Have you noticed that I haven’t yet said “A will to win?” That’s because it takes a LOT more than a desire to win to become a champion. If I had to put “Will or Desire to Win” on the triangle above, I would have to put it down at the bottom with “Takes Skating Lessons”!

• Surround yourself with people who want you to succeed
• Get a coach you trust and listen to them

This list will get you into a more elite group. The big question is… how do you get out of this group and into success? The first guess is that the people who rise to the top of this group are naturally gifted.

Let me assure you that is not the case. I have trained people with more natural talent than anyone would know what to do with. I have trained people who had to work a hundred times harder to land a jump that came in a week to a peer. Its true that you need to have an ability to skate, and enough intuition and natural athleticism to master the moves, but what makes a champion?

Lets look at another triangle for the answer:



Here is a great rule, I learned it from Jeffrey Tambour, my acting teacher years ago. The theory is that it takes any combination of two of the above to succeed.

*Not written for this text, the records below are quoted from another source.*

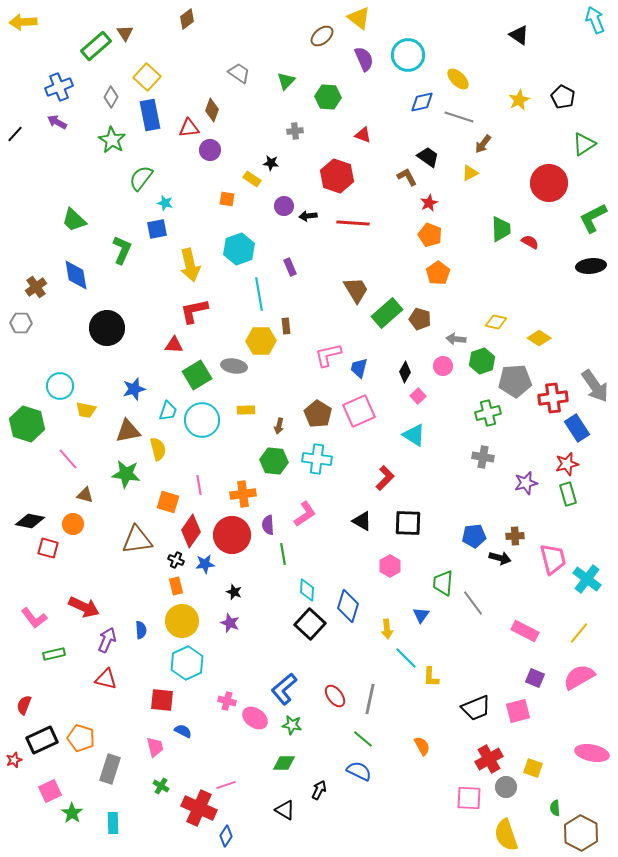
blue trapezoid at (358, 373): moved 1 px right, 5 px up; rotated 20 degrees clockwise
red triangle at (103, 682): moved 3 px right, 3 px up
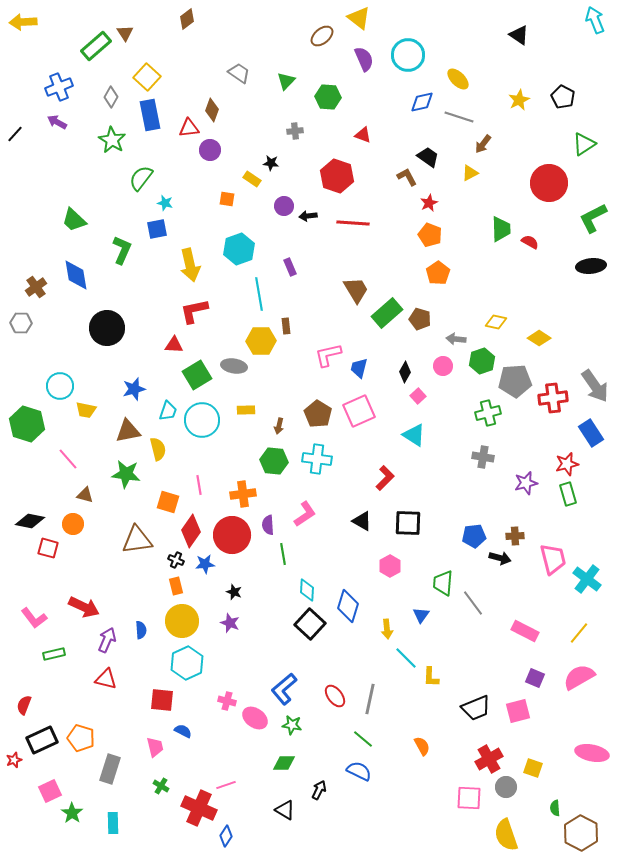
blue rectangle at (577, 428): moved 14 px right, 5 px down
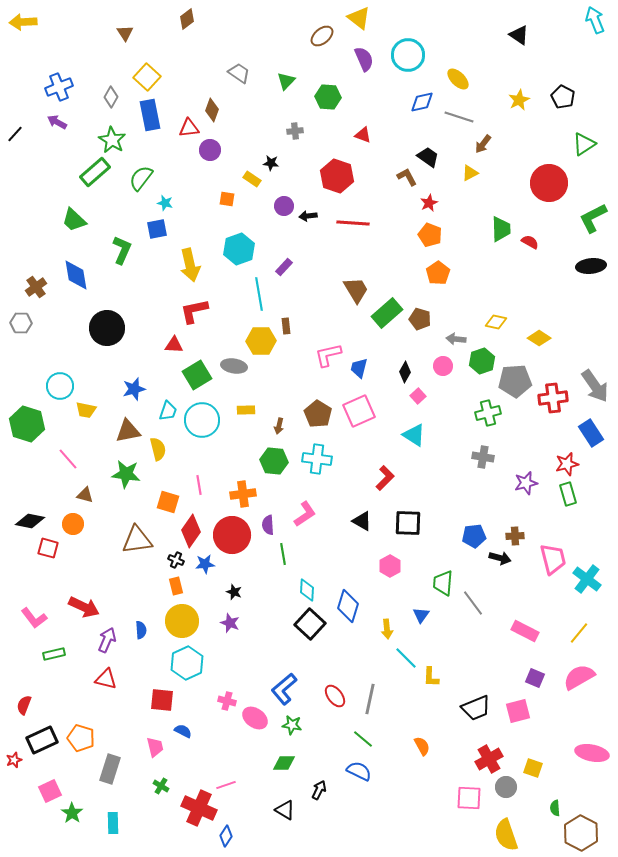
green rectangle at (96, 46): moved 1 px left, 126 px down
purple rectangle at (290, 267): moved 6 px left; rotated 66 degrees clockwise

That means: Timing (being in the right place at the right time, or more accurately, putting yourself in the right place at the right time) and Persistence are as likely to succeed as Timing and Talent, or Talent and Persistence. Talent alone won’t get you there. Being in the right place at the right time won’t get you there alone.

The top five percent are people who have remembered that, and are smart enough to hang their hat on persistence, keeping talent and timing in mind.

Imagine that all the competitors in the top 30% (All of whom are good enough to qualify for Senior Nationals. They all have triples. They all have put in the time, they all have spent a lot of money and made a lot of sacrifices.) are in a tree, hanging on to branches.

Let’s imagine that to make it to the top 5%, to be a real champion, all you have to do is hang on to your branch when the tree gets shaken.

What shakes the tree?

• Injury
• Failure
• Depression
• Loss of belief in yourself

You have been skating all your life. You and your family have made sacrifices. The last three competitions you have placed in the bottom 5 in the field. You examine your choices and… give up? Or hang on to your branch? What can you do here? Give up and never make the top five, or…

• Talk to your coach
• Make a new strategy
• Go back to basics
• Learn to reinvent yourself
• Hang on

And crack the top 5%. In my experience, everyone in the top 30% is talented to some degree. Everyone has an almost equal chance of becoming a champion, belonging to the top 5. The difference between the groups?

The only difference is that the people in the top 5% didn’t let go of their branch. They have a cantankerous desire to improve that makes them hang on, back up, and find another maze.

Want to be in the top 5? Never let go of your branch.